On Earth, however, the creation of new surface that spreads from places like the submerged Mid-Atlantic ridge is balanced by tectonic plates of crustal rock plunging back down to melt in the sea of magma below. It’s these sinking, melting plates in Earth’s so-called subduction zones that give rise to volcanoes in the “Ring of Fire” surrounding the Pacific Ocean.
And now Kattenhorn and his co-author, Louise Prockter, of Johns Hopkins, seem to have found evidence that Europa gets rid of its excess crust via subduction as well. One clue: they looked at surface ice features on Europa that have been scrambled by repeated cracking and shuffling, then manipulated the imagery to move the pieces around and reassemble them as they must have been when they were intact. Some of the puzzle pieces, they discovered, had clearly disappeared. “We looked at an area about the size of Louisiana,” says Kattenhorn, “and there was a missing piece the size of Massachusetts.”

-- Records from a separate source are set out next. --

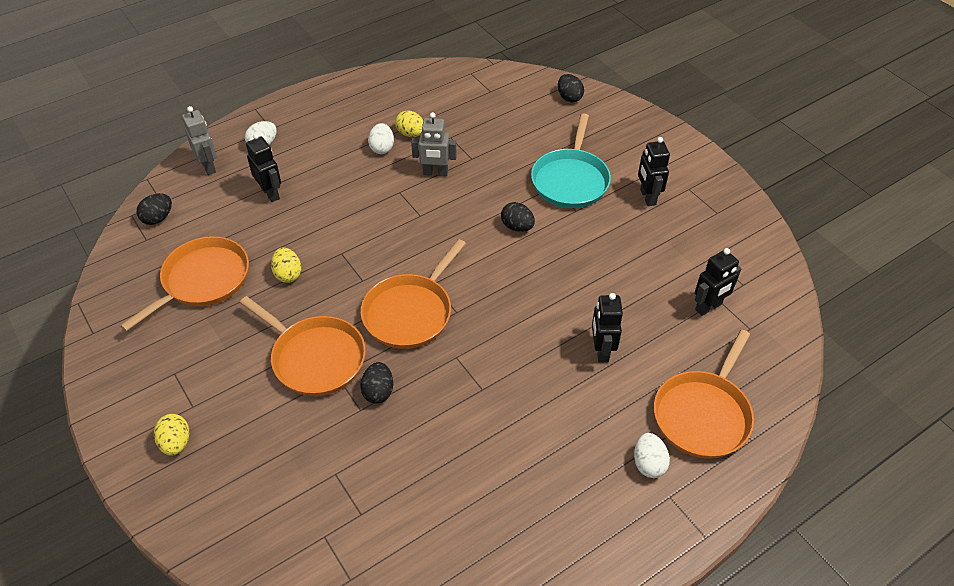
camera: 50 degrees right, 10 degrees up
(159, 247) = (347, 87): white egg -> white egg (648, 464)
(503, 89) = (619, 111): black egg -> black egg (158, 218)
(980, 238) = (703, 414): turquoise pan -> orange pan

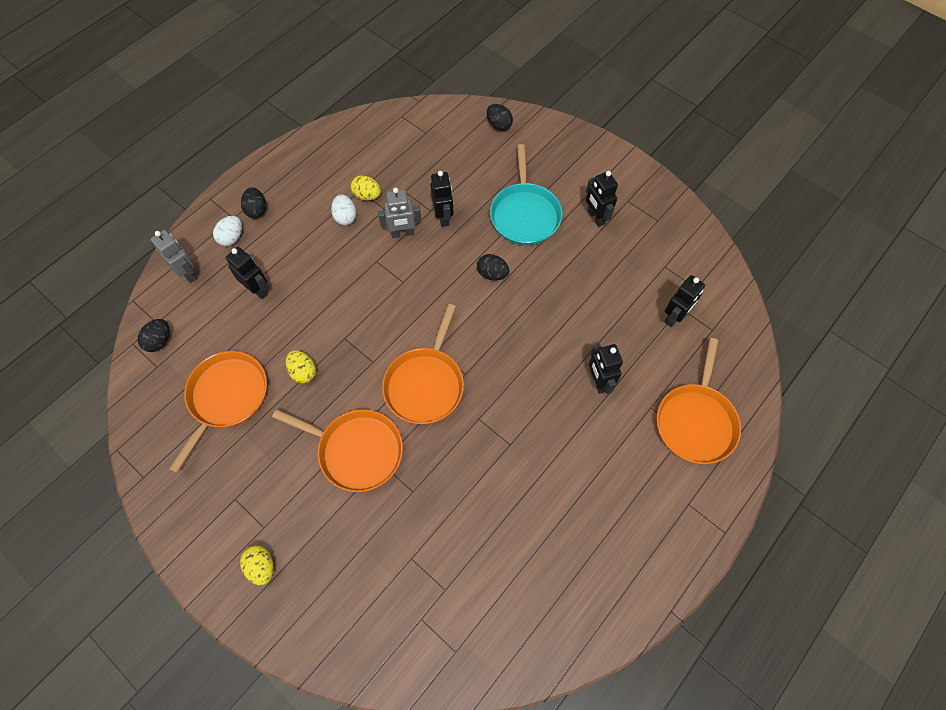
camera: 15 degrees left, 15 degrees up
(378, 392) = (422, 470): black egg -> black egg (257, 210)
(483, 167) = (443, 217): none -> black robot
(648, 464) = (664, 479): white egg -> none

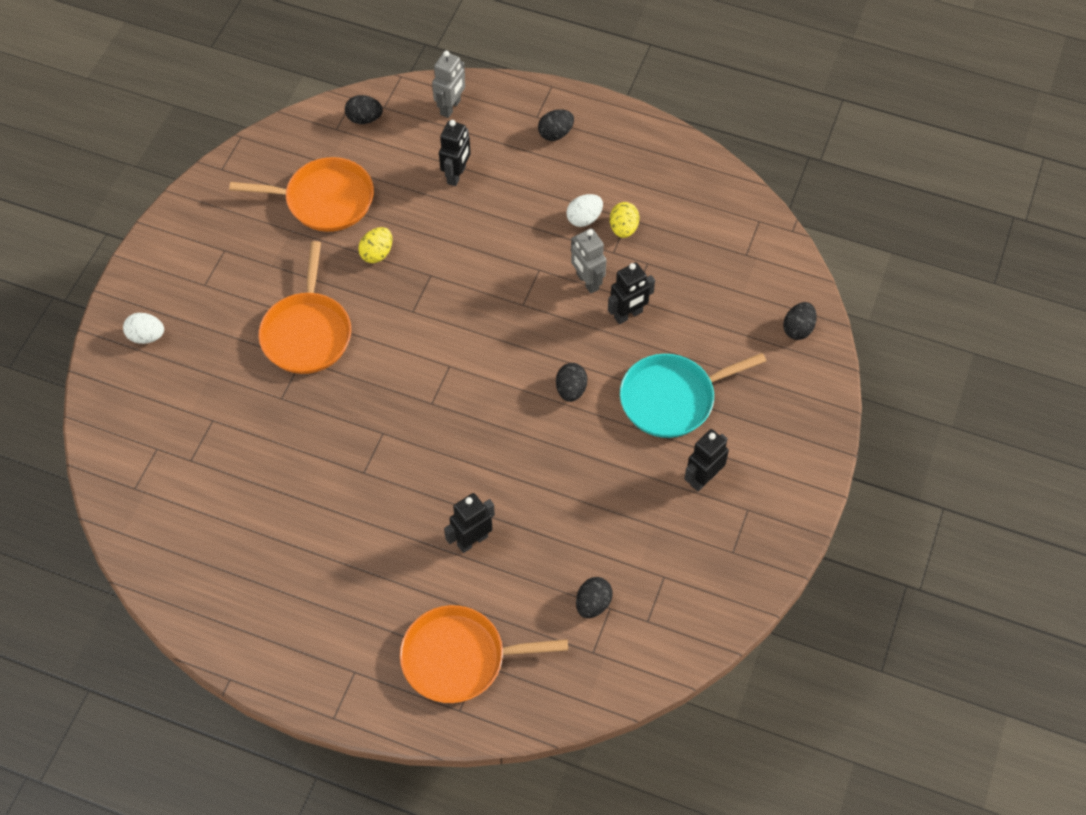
camera: 70 degrees right, 5 degrees down
(232, 238) = (510, 126): white egg -> white egg (146, 336)
(261, 567) = (167, 298): yellow egg -> none
(425, 384) = (404, 369): orange pan -> none
(674, 317) = (593, 604): black robot -> black egg

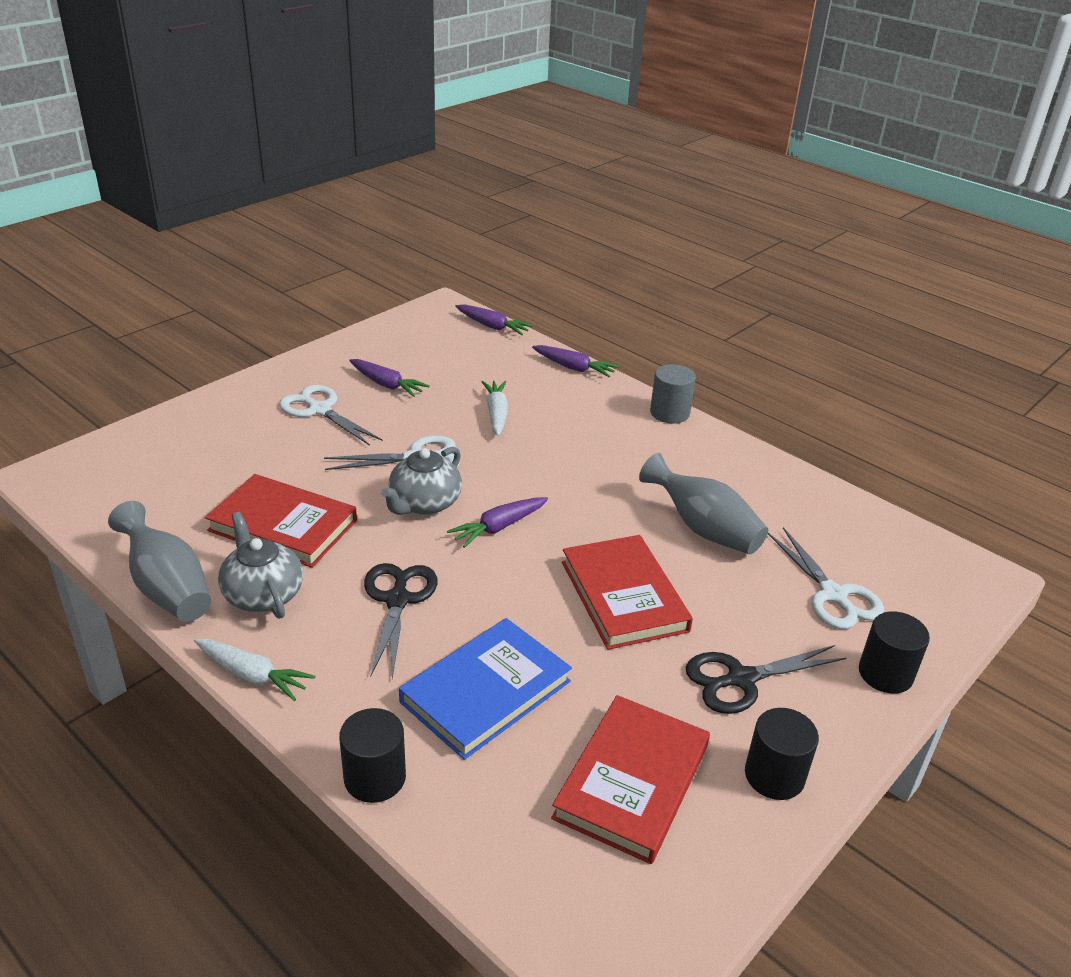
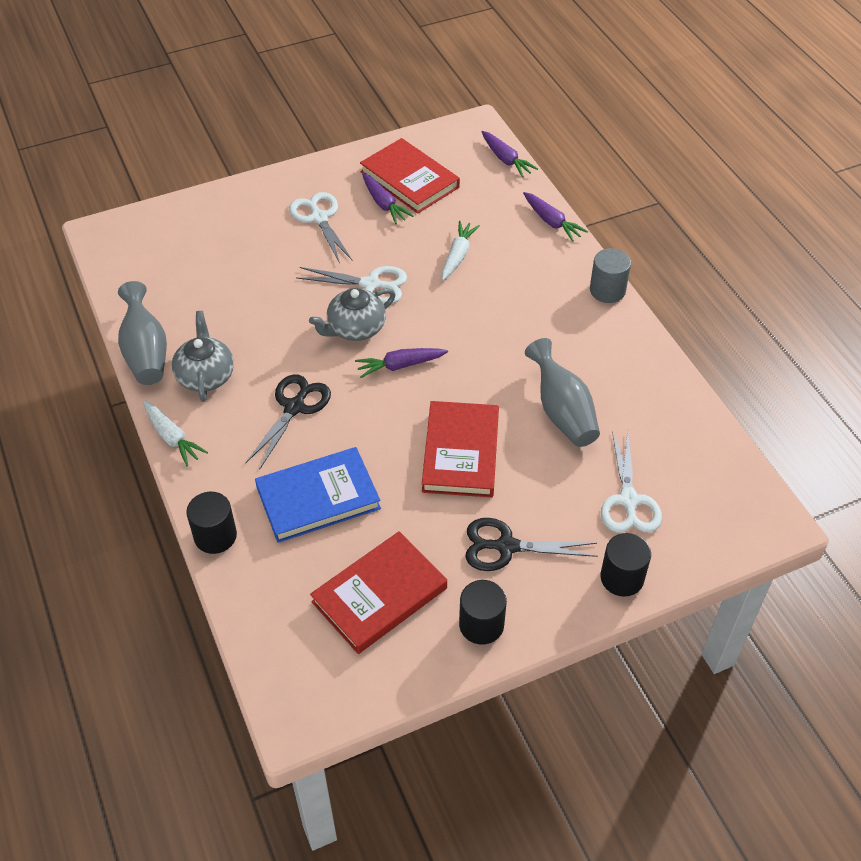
camera: 25 degrees right, 15 degrees up
(283, 525) = (244, 321): red book -> red book (409, 179)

Another telltale sign: along the boundaries where the scientists think some of the crust plunged back under the adjoining ice, there was evidence of “cryolava”—that is, partially melted, slushy ice—on one side of the divide but not the other. That’s similar to what happens on Earth, where volcanoes happen on one side of a subduction boundary but not the other.
Finally, the existence of plate tectonics and subduction on Europa would answer another longstanding question about the frigid moon. Its surface is remarkably deficient in craters considering the number of comets and asteroids zipping around the neighborhood.
This suggests that Europa was completely resurfaced no more than 90 million years ago. It could have happened just that once, but that, says Selvans, feels like “special pleading”—that we’re looking at the moon at a unique time in its four-billion-year-plus history. It’s much more palatable to scientists to think they’re looking at an ongoing process, which plate tectonics certainly is.
Selvans emphasizes that the evidence so far isn’t a slam-dunk, and Kattenhorn is quick to agree. Galileo took high-resolution images of only a small part of Europa’s surface. “Our paper can’t answer the question of whether this is a global process,” he says. Since melting ice and melting rock behave differently in terms of buoyancy and density, moreover, it’s not clear that what’s going on at Europa is an exact analogy for what’s happening on Earth.
The only way to figure it out for sure is to get more imagery, and Galileo went out of service back in 2003. Unfortunately, the only probe scheduled to visit Europa (and two of Jupiter’s other moons too) is a European Space Agency mission, which won’t arrive until 2030. NASA’s own Europa mission, meanwhile, known as the Europa Clipper, is still only a concept.